• [Records for processing]

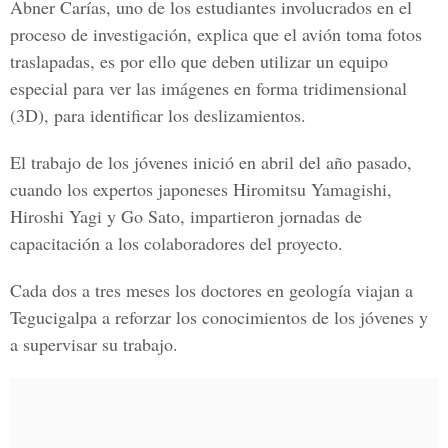
Abner Carías, uno de los estudiantes involucrados en el
proceso de investigación, explica que el avión toma fotos
traslapadas, es por ello que deben utilizar un equipo
especial para ver las imágenes en forma tridimensional
(3D), para identificar los deslizamientos.
El trabajo de los jóvenes inició en abril del año pasado,
cuando los expertos japoneses Hiromitsu Yamagishi,
Hiroshi Yagi y Go Sato, impartieron jornadas de
capacitación a los colaboradores del proyecto.
Cada dos a tres meses los doctores en geología viajan a
Tegucigalpa a reforzar los conocimientos de los jóvenes y
a supervisar su trabajo.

• [Problem statement] Please return exactly the lines that run from the line with "cuando los expertos" through the end of the records above, both included, and nothing more.

• [Task response]
cuando los expertos japoneses Hiromitsu Yamagishi,
Hiroshi Yagi y Go Sato, impartieron jornadas de
capacitación a los colaboradores del proyecto.
Cada dos a tres meses los doctores en geología viajan a
Tegucigalpa a reforzar los conocimientos de los jóvenes y
a supervisar su trabajo.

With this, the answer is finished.